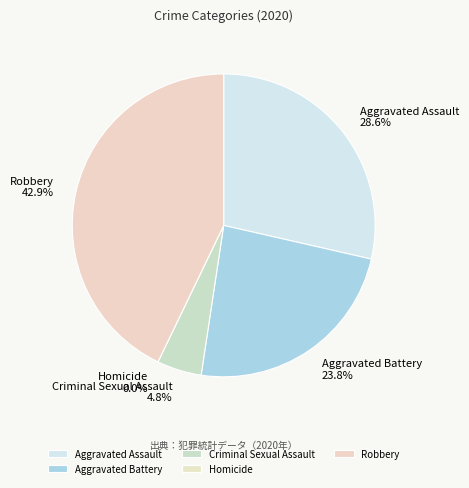

To the nearest percent, what is the difference between the largest and smallest slice percentages?

43%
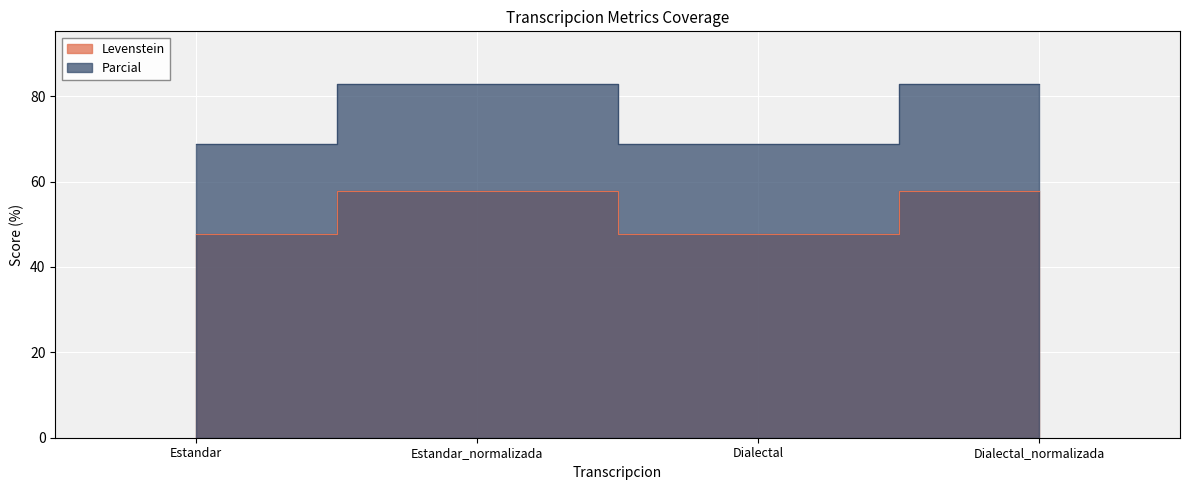

Reading left to right, what are all the values shown in this chart?

Levenstein: 47.8	57.9	47.8	57.9
Parcial: 68.8	82.8	68.8	82.8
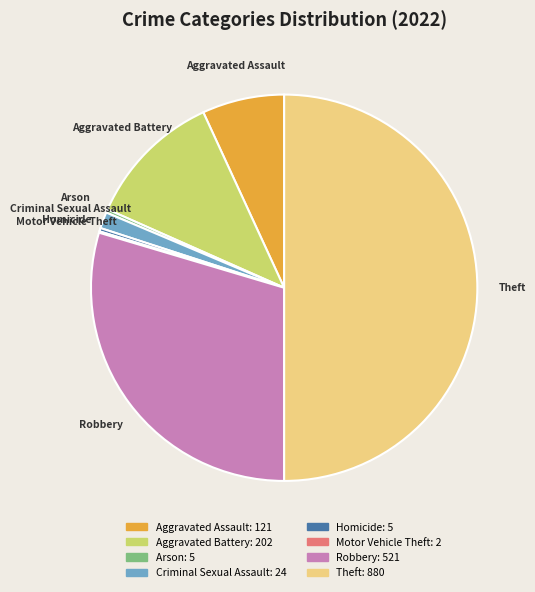

Which category has the biggest portion of the pie?

Theft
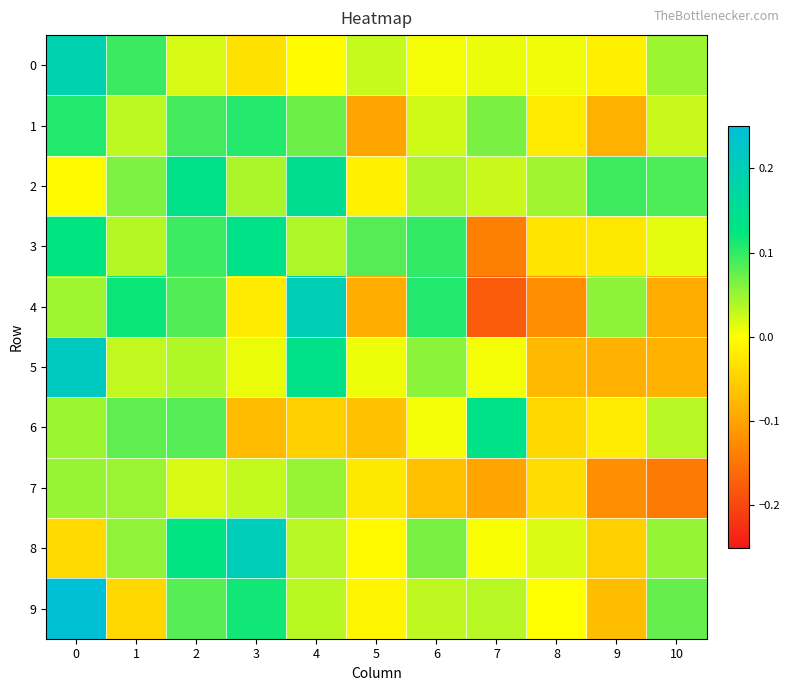

Reading left to right, extract all data points from this chart.

0: 0=0.2	1=0.1	2=0.0	3=-0.0	4=-0.0	5=0.0	6=0.0	7=0.0	8=0.0	9=-0.0	10=0.0
1: 0=0.1	1=0.0	2=0.1	3=0.1	4=0.1	5=-0.1	6=0.0	7=0.1	8=-0.0	9=-0.1	10=0.0
2: 0=-0.0	1=0.1	2=0.1	3=0.0	4=0.2	5=-0.0	6=0.0	7=0.0	8=0.0	9=0.1	10=0.1
3: 0=0.1	1=0.0	2=0.1	3=0.1	4=0.0	5=0.1	6=0.1	7=-0.1	8=-0.0	9=-0.0	10=0.0
4: 0=0.0	1=0.1	2=0.1	3=-0.0	4=0.2	5=-0.1	6=0.1	7=-0.2	8=-0.1	9=0.1	10=-0.1
5: 0=0.2	1=0.0	2=0.0	3=0.0	4=0.1	5=0.0	6=0.1	7=0.0	8=-0.1	9=-0.1	10=-0.1
6: 0=0.0	1=0.1	2=0.1	3=-0.1	4=-0.1	5=-0.1	6=0.0	7=0.1	8=-0.0	9=-0.0	10=0.0
7: 0=0.1	1=0.0	2=0.0	3=0.0	4=0.1	5=-0.0	6=-0.1	7=-0.1	8=-0.0	9=-0.1	10=-0.1
8: 0=-0.0	1=0.1	2=0.1	3=0.2	4=0.0	5=-0.0	6=0.1	7=0.0	8=0.0	9=-0.1	10=0.1
9: 0=0.2	1=-0.0	2=0.1	3=0.1	4=0.0	5=-0.0	6=0.0	7=0.0	8=-0.0	9=-0.1	10=0.1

> _The problem_: Turn everything from the line containing "Reading left to right, what" down to the end of the records into a JSON list of strings, with one string per line. Leave out blank lines and the pictures.

> _Your response_:
[
  "Reading left to right, what are all the values shown in this chart?",
  "Levenstein: 47.8\t57.9\t47.8\t57.9",
  "Parcial: 68.8\t82.8\t68.8\t82.8",
  "Which category has the biggest portion of the pie?",
  "Theft",
  "Reading left to right, extract all data points from this chart.",
  "0: 0=0.2\t1=0.1\t2=0.0\t3=-0.0\t4=-0.0\t5=0.0\t6=0.0\t7=0.0\t8=0.0\t9=-0.0\t10=0.0",
  "1: 0=0.1\t1=0.0\t2=0.1\t3=0.1\t4=0.1\t5=-0.1\t6=0.0\t7=0.1\t8=-0.0\t9=-0.1\t10=0.0",
  "2: 0=-0.0\t1=0.1\t2=0.1\t3=0.0\t4=0.2\t5=-0.0\t6=0.0\t7=0.0\t8=0.0\t9=0.1\t10=0.1",
  "3: 0=0.1\t1=0.0\t2=0.1\t3=0.1\t4=0.0\t5=0.1\t6=0.1\t7=-0.1\t8=-0.0\t9=-0.0\t10=0.0",
  "4: 0=0.0\t1=0.1\t2=0.1\t3=-0.0\t4=0.2\t5=-0.1\t6=0.1\t7=-0.2\t8=-0.1\t9=0.1\t10=-0.1",
  "5: 0=0.2\t1=0.0\t2=0.0\t3=0.0\t4=0.1\t5=0.0\t6=0.1\t7=0.0\t8=-0.1\t9=-0.1\t10=-0.1",
  "6: 0=0.0\t1=0.1\t2=0.1\t3=-0.1\t4=-0.1\t5=-0.1\t6=0.0\t7=0.1\t8=-0.0\t9=-0.0\t10=0.0",
  "7: 0=0.1\t1=0.0\t2=0.0\t3=0.0\t4=0.1\t5=-0.0\t6=-0.1\t7=-0.1\t8=-0.0\t9=-0.1\t10=-0.1",
  "8: 0=-0.0\t1=0.1\t2=0.1\t3=0.2\t4=0.0\t5=-0.0\t6=0.1\t7=0.0\t8=0.0\t9=-0.1\t10=0.1",
  "9: 0=0.2\t1=-0.0\t2=0.1\t3=0.1\t4=0.0\t5=-0.0\t6=0.0\t7=0.0\t8=-0.0\t9=-0.1\t10=0.1"
]